More than a quarter of us have used the words "password" or "qwerty" as our primary password at some point in our lives, according to Google. Even more alarming, six in 10 of us admit to using the same password across multiple online accounts, from email to online banking, and only a third of us bother to change passwords more than once a year. That's why World Password Day was created. In 2005, security expert Mark Burnett wrote a book called Perfect Passwords, in which he floated the idea of dedicating one day in the calendar each year when everybody should change their passwords.
By 2013, the idea had really caught on and Intel ran with it, making the first Thursday in May the official World Password Day. In 2021, World Password Day falls on May 6, but is it still relevant in its current form?
From phishing scams to distributed denial-of-service attacks, malware to spyware, the security landscape is a lot more complex than it was back in 2005, or even 2013. Most individuals today have so many different online accounts that to devise and remember a unique and complex password for each one is near impossible. It's why so many of us now rely on authenticator apps and digital "vaults" in which to store our passwords, allowing us to simply remember one to unlock them all. This kind of innovation is good; however, it also leads to a creeping realization that the humble password may no longer be fit for purpose. So, what's next?
Has the Password Outlived Its Usefulness?
Bill Gates famously quipped that the password was dead back in 2004. His forecast might have been a little premature, but he was right when he said the traditional password cannot "meet the challenge" of keeping critical information secure. That's as true for businesses as it is for each and every one of you reading this article. As recently as 2018, more than 80% of all data breaches could be attributed to poor passwords. Businesses know this, which is why they're constantly encouraging employees to create ever more complex passwords, layering up password security with things like two-step and certificate-based authentication. But while these technologies might help to mitigate password vulnerability, they can't eradicate it.
Technology hasn't yet evolved to a point where we can do away with passwords altogether. Instead, we keep inventing ways of making passwords more secure, propping them up as a viable way in which to secure our data. Two-step authentication does exactly what it sounds like, requiring an additional step in the login process beyond simply entering a password. Once a user has entered the password, that person will be sent a text message with a unique code or be asked to generate one via an authenticator app, which is needed to gain access to their account.
This kind of multifactor authentication certainly offers an additional layer of security. It means that even if hackers crack your password, they aren't going to get very far without your mobile phone or access to your code generator. However, it's not entirely without flaws. For one, it makes the login process extremely tedious for the user, requiring additional hoops to jump through. It also creates an unwanted dependency on third parties, such as mobile service providers. What happens when a user is unable to receive their authenticator code via SMS because they're out of signal range or their operator's network goes down?

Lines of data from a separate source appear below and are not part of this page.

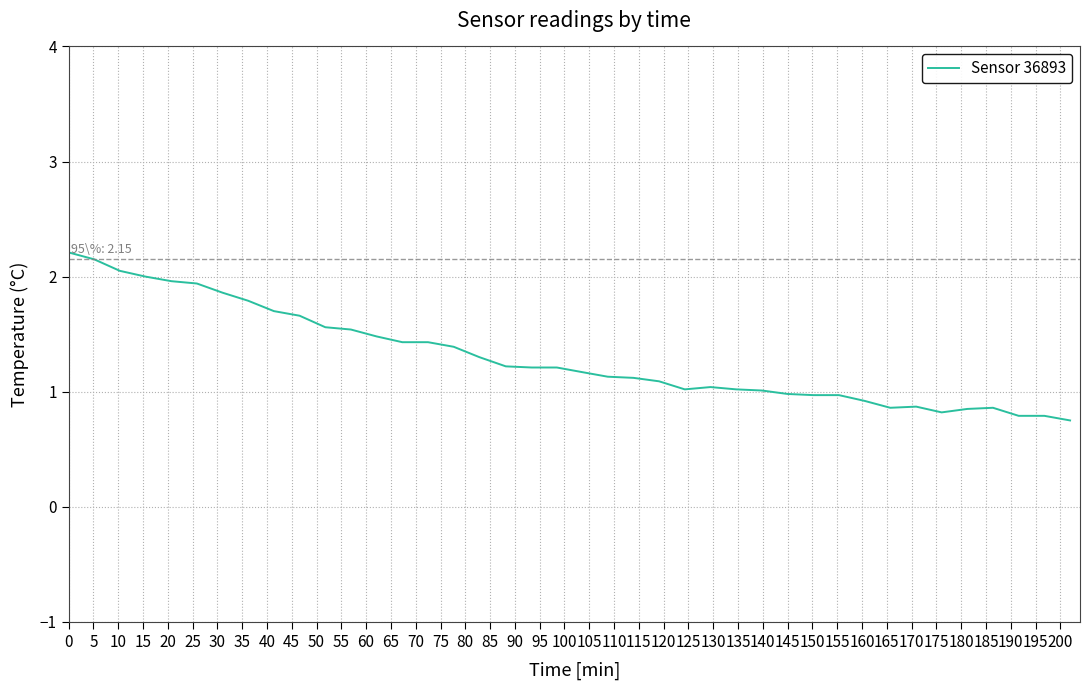

What is the greatest value displayed?

2.2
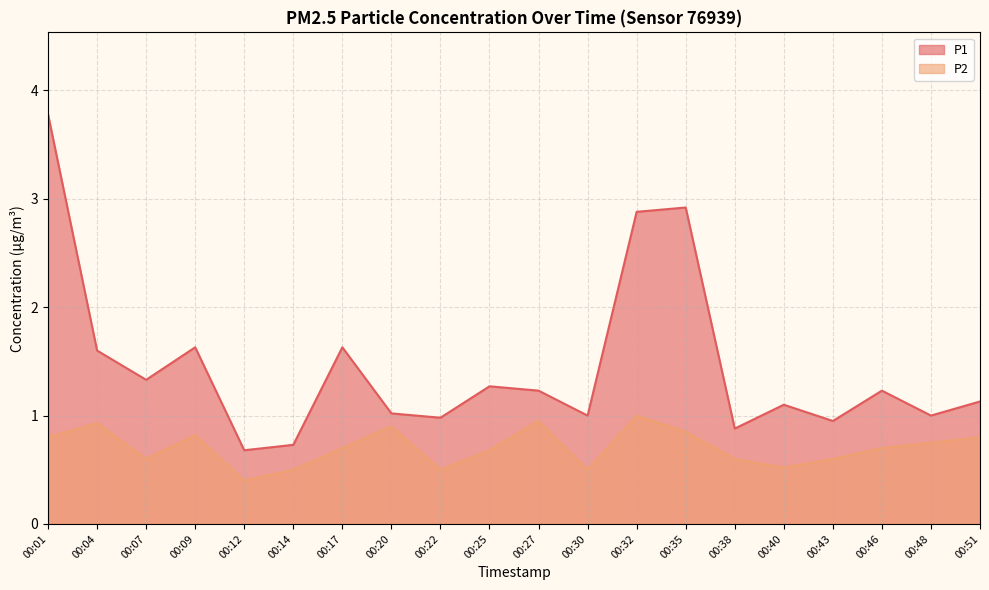

What is the sum of all P1 values?

29.0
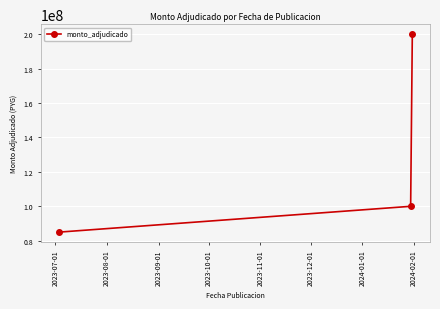

What is the value of the 2nd point from the left?

100000000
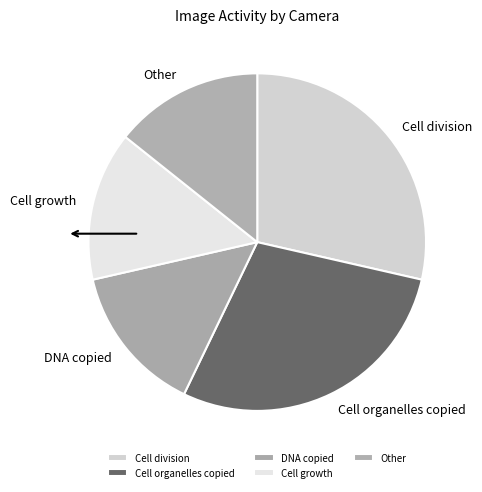

Does Other account for over 50% of the chart?

No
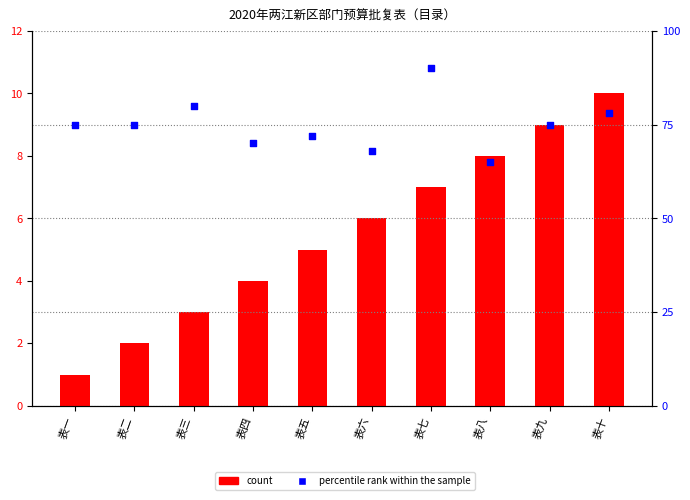

Which series contains the highest Y value?

percentile rank within the sample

Risk-based authentication (RBA), which involves asking users to jump through additional hoops if they exhibit unusual login patterns, such as logging in from a foreign country or via a new IP address, has similar issues. They frustrate users and increase login times.
Certificate-based authentication recognizes humans as fallible guardians of their passwords and does away with them entirely, instead shifting the onus onto the network itself. A user or device can be granted network access for a set period until that access expires, and it's as simple as that. However, this is only useful in very specific circumstances and limits how and where employees can work.
As a society, we've invested a lot of resources into coming up with ways to patch over the password problem. Two-step authentication and RBA ease the symptoms of password vulnerability but don't fix the underlying issue. We've come to depend on these stopgap solutions because there's never been a viable alternative to passwords. That is, until now. We're beginning to see the start of biometric technologies like fingerprint and facial recognition become mainstream that might eventually replace passwords entirely.
Right now, I can pull my smartphone out from my pocket, unlock it by merely looking at it, and then access my banking app via my thumbprint to pay a bill or transfer someone some money. A decade ago, this user journey would have involved entering several passwords, and World Password Day would recommend I update those passwords frequently.
The thing is, no matter how convenient our technology becomes, passwords will always drag down the user experience to a degree, and it's for that reason we might soon be leaving the world of mandatory asterisks and interrobangs behind for good.